Riley slays it again. He's incapable of missing the point.
Biden’s Worst Nightmare: Blacks and Hispanics for Trump
The former president picks up support from minority voters because they did better in his economy.
By Jason L. Riley, WSJ
March 5, 2024 5:21 pm ET
How hardheaded is Joe Biden?
For more than two years, the president persisted in treating sharp price increases as a transitory phenomenon, even while “peak inflation” kept peaking until we reached a 40-year high. He likewise insisted that the surge in illicit border crossings was seasonal and nothing to worry about, even while border officials reported record levels of migrants entering the country illegally and requesting asylum to avoid deportation.
One wonders if Mr. Biden is similarly in denial about his re-election prospects. Every major poll has him losing to Donald Trump. True, Election Day is eight months away, so that may well change. The Supreme Court ruled unanimously on Monday that Democrats can’t keep Mr. Trump’s name off state ballots, but the former president still has plenty of other court battles ahead, and a felony conviction could have an effect on voter attitudes.
One thing Mr. Trump needn’t worry about at the moment, however, is waning support from his base. A new Journal poll shows that the former president maintains the backing of 83% of voters who supported him in 2020, and that support grew as his legal troubles mounted and Republican voters have assumed a defensive posture. Mr. Biden, meanwhile, has retained 73% of his supporters, a 10-point deficit that might not look so bad until you consider which voters have been abandoning him.
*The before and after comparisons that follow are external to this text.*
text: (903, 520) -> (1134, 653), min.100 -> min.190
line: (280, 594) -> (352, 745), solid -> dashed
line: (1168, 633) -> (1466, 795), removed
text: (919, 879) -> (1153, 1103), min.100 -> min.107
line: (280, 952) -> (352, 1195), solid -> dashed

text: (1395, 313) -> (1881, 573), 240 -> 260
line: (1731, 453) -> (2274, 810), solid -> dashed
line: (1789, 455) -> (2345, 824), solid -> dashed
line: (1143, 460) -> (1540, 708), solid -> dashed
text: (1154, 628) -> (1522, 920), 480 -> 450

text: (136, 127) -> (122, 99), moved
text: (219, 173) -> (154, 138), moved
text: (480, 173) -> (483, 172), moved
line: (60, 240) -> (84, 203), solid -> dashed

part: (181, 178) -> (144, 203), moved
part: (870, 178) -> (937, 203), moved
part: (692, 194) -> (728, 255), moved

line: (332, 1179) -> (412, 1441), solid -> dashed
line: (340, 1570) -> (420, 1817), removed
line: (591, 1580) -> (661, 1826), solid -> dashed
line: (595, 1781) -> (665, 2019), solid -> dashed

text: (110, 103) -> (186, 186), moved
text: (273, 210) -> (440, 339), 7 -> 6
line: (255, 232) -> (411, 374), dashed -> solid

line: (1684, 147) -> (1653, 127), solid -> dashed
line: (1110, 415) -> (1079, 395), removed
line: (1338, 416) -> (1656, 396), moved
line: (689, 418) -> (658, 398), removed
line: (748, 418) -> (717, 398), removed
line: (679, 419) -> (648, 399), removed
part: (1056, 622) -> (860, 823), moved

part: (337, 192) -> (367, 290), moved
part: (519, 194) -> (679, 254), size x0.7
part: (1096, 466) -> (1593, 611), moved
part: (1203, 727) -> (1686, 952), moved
In November, the New York Times and Siena College released polling results in six swing states that are expected to determine the election: Arizona, Georgia, Michigan, Nevada, Pennsylvania and Wisconsin. The survey indicated that 22% of blacks would vote for Mr. Trump, along with 42% of Hispanics. In 2020 Mr. Biden won the black vote, 92% to 8% and the Hispanic vote 59% to 38%, according to the Pew Research Center. Black and Hispanic voters have been an important part of the Democratic base for decades, but these coalitions aren’t everlasting. In 2016 Mr. Trump won by energizing people who hadn’t been politically active. Now he’s stealing voters from the other team.
A follow-up Times/Siena poll of voters nationwide was released this week and showed black support for the former president ticking up to 23% and Mr. Trump leading Mr. Biden outright among Hispanics, 46% to 40%. The liberal press can’t comprehend why nonwhites would back someone who has spread conspiracy theories about Barack Obama’s birth certificate, smeared Mexican nationals and taunted his own former transportation secretary, Elaine Chao, for being Asian. But it’s not that complicated. According to the survey, more than half of all black and Hispanic respondents rank current economic conditions as “poor,” while 26% of blacks and 37% of Hispanics say they will vote for Mr. Trump because his policies benefited them personally.
Prior to the pandemic, tens of millions of working-class voters—a disproportionate number of whom are black and Hispanic—enjoyed low inflation, low unemployment and rising wages. For them, Mr. Biden’s record doesn’t compare. “The weekly wage for Americans in the 10th percentile of earners, of which minorities make up a greater share, grew by $4.24 per quarter in the first three years of the Trump presidency, compared with an average of 88 cents of gains per quarter across Barack Obama’s eight years,” the Christian Science Monitor reported in 2020. Before Covid, the economy was attracting about 400,000 new wage earners per year, versus an average of 250,000 per year under Mr. Obama. And although “higher-income groups saw weekly wages grow by larger dollar amounts, the gains in the 10th and 25th percentiles were larger than any other group.”
None of this means that Americans endorse Mr. Trump’s behavior, but it does suggest that their priorities in choosing a president differ from many in the political press. Eight years after Mr. Trump first won office, too many in the mainstream media still fail to grasp or accept this basic dynamic. The White House believes that these nonwhite Trump supporters will come home to Democrats in November, and perhaps they will. The Biden campaign strategy is to play up Mr. Trump’s appalling behavior on Jan. 6, 2021. Fair enough, but at this stage how many voters are unaware of the then-president’s antics that day, or his other efforts to overturn the election results?
Mr. Trump isn’t leading Mr. Biden because voters are ignorant about what they’d get in a second Trump term. Joe Biden won four years ago because voters wanted the Donald Trump economy without Donald Trump. That’s not what Mr. Biden delivered, and he’ll have to do more than call his opponent a threat to democracy if he’s going to win re-election. As Democratic strategist David Axelrod dryly noted in a recent interview, “I’m pretty certain in Scranton they’re not sitting around their dinner table talking about democracy every night.”